# Quoted text start

Despite being a useful theory, explaining literary genres through retracing, in such manner, the functions of the chronotope would rather lead to a thematic interpretation. Hence, I will attempt to define fantasy literature as a genre starting from an understanding of spatial-temporal structures as being internal (abstract) laws of fiction. Following a similar path as other researchers in literary theory and social sciences, I will use heterotopia as the conceptual matrix in defining fantasy genre. Heterotopia is a less abstract and a more general spatial-temporal category than the chronotope and could specify and particularize fantasy fiction without excluding the idea that it exemplifies the generic sub-type of the mission chronotope. On the contrary, the mission chronotope is part of fantasy heterotopia. My presumptions start from the fact that fantasy represents a heterotopic genre and that, in this particular case, the chronotope can be replaced by heterotopia as a more accurate term to describe the general traits of this type of literature.

# Quoted text end

According to the passage on fantasy literature, what serves as the conceptual matrix for defining the fantasy genre? The records that follow are separate material unrelated to the passage.

# Data lines start

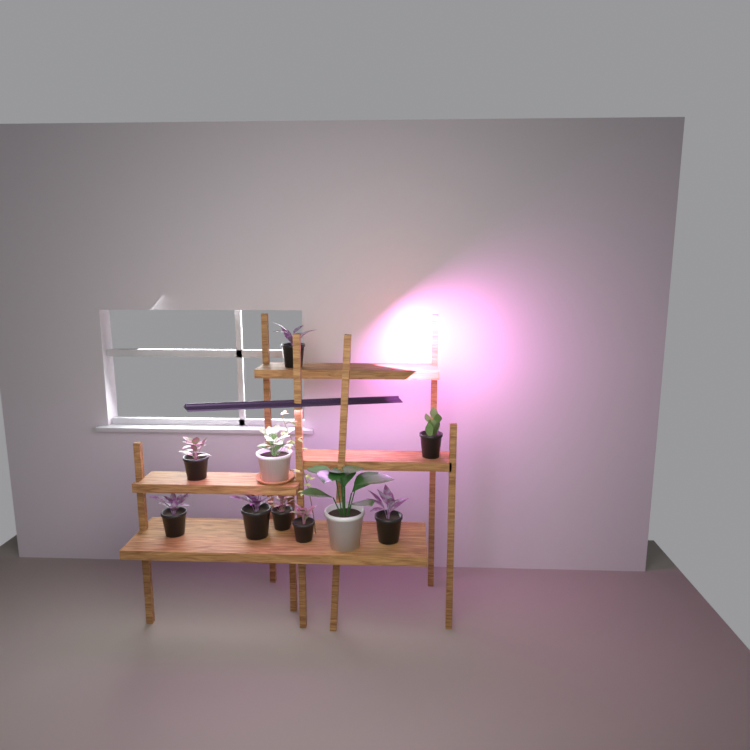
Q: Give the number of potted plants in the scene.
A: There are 10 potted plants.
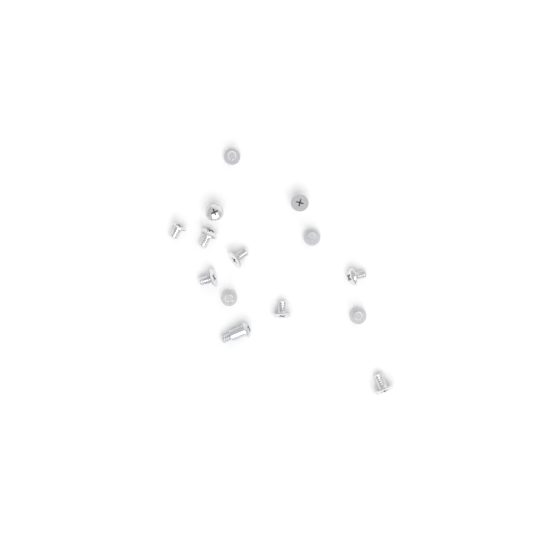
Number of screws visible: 14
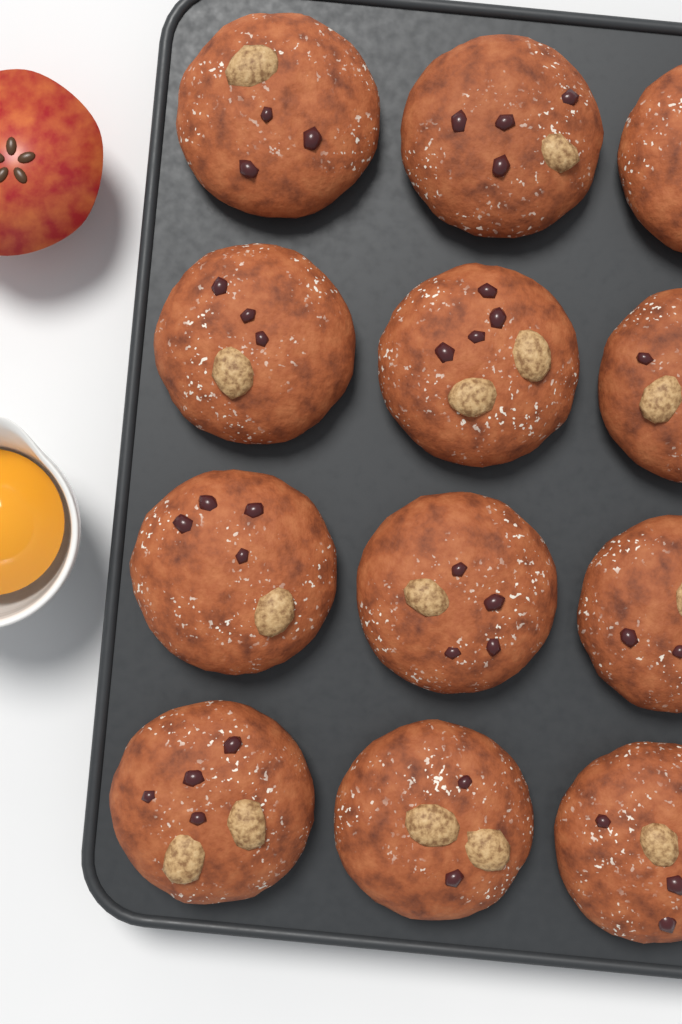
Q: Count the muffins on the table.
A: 12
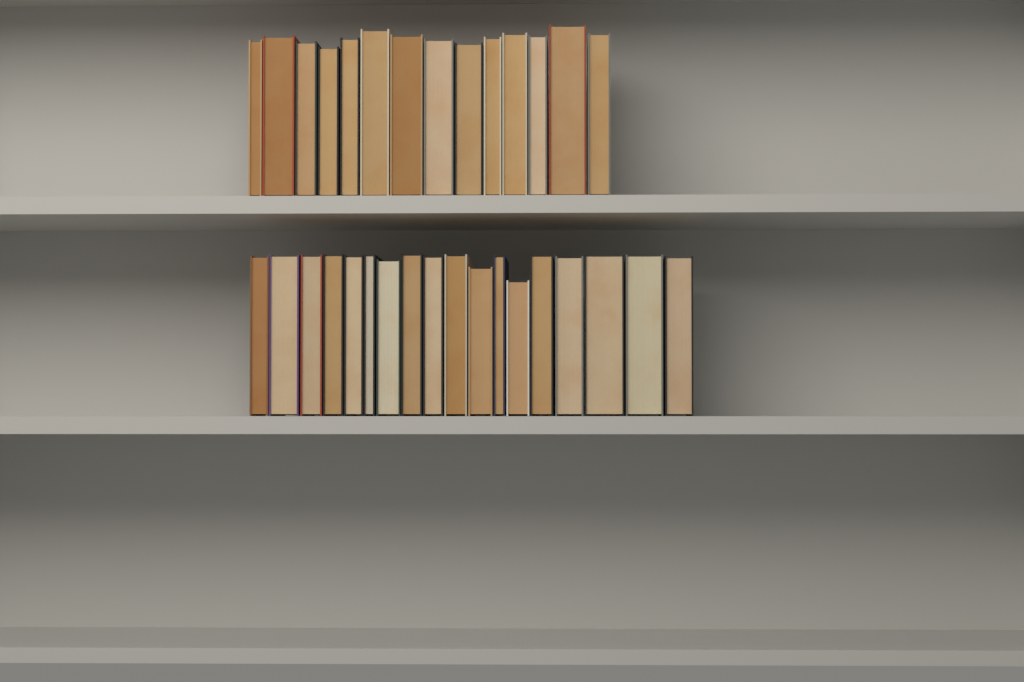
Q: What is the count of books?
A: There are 32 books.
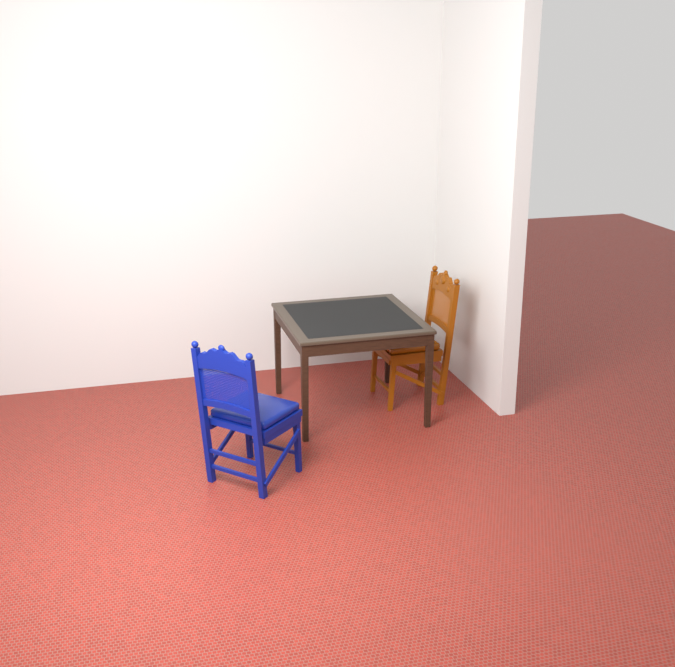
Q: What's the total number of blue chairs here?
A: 1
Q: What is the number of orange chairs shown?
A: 1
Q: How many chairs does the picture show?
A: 2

# Data lines end

[Solution to this task]: Heterotopia.